We move it after the +N tag in dev/xfst2apertium.hashtags.twol (so it gets the same position as +Actor), this makes transfer a lot simpler.
Getting a list of lemmas which have +G3 is easy (grep all nouns from bidix, analyse their lemmas and grep for lemma+G3), use this to tag bidix.
Testvoc
Before release, we need to get testvoc out of the way – making sure there are no #'s and @'s in the output. As yet we don't have a way to create all possible surface forms from an HFST analyser, but we can at least run as large a corpus as we can find through sme-nob and look for # and @.
Postchunk rules are needed for any chunk containing a determiner/pronoun/adjective/noun/verb, we can easily make sure each possible chunk name has a postchunk rule (new chunks are created in t1x with names like det_adj_nom, but may also be merged in t2x to eg. det_adj_nom_conj_nom)
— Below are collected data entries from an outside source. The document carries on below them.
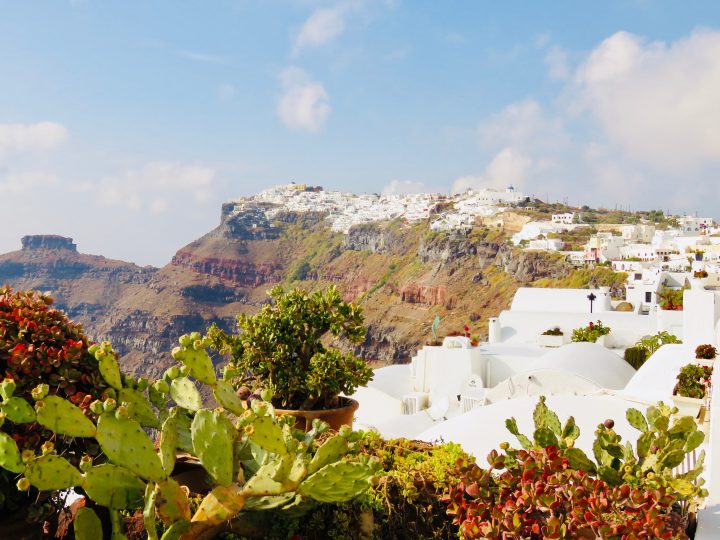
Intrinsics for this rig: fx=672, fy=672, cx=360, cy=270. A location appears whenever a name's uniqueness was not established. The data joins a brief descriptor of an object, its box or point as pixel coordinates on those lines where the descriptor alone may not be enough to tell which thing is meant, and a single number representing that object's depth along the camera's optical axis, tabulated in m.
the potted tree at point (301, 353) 4.83
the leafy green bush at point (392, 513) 2.93
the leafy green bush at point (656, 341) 15.65
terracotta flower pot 4.60
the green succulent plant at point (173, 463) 2.32
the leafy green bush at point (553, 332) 18.48
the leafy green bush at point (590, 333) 18.06
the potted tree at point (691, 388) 6.84
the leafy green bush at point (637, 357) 15.58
The script dev/sme-nob.inconsistency.sh tries to generate (with nob.dix) base forms (like infinitives or singular indefinites) of the various rhs entries in the bidix. Statistics so far:
Part-of-Speech | entries from bidix that are OK in nob.dix | in bidix but not in nob.dix | comments | in sme analyser but not bidix |
---|---|---|---|---|
verbs | 14017 | 486 | mostly mwe's missing | ??? |
nouns | 7466 | 7037 | mostly compounds missing | ??? |
proper nouns | 1885 | 15474 | ??? | |
adverbs | 96 | 143 | ??? | |
prepositions | 42 | 0 | :-) | ??? |
adjectives | 463 | 593 | ??? | |
abbreviations | ??? | ??? | see dev/abbr.todo.dix | 619 |
Schedule
Task | Date |
---|---|
Work on high priority bad translations, expand bidix coverage | until 2010-07-14 |
Remove unhandled derivations, ensure we have all postchunk rules | 2010-07-14…2010-07-18 |
Testvoc | 2010-07-18…2010-08-01 |
Tentative release date for apertium-sme-nob 0.1.0 | August 1st 2010 |
Update: Lene and Trond have more free time after August, real release beginning of September?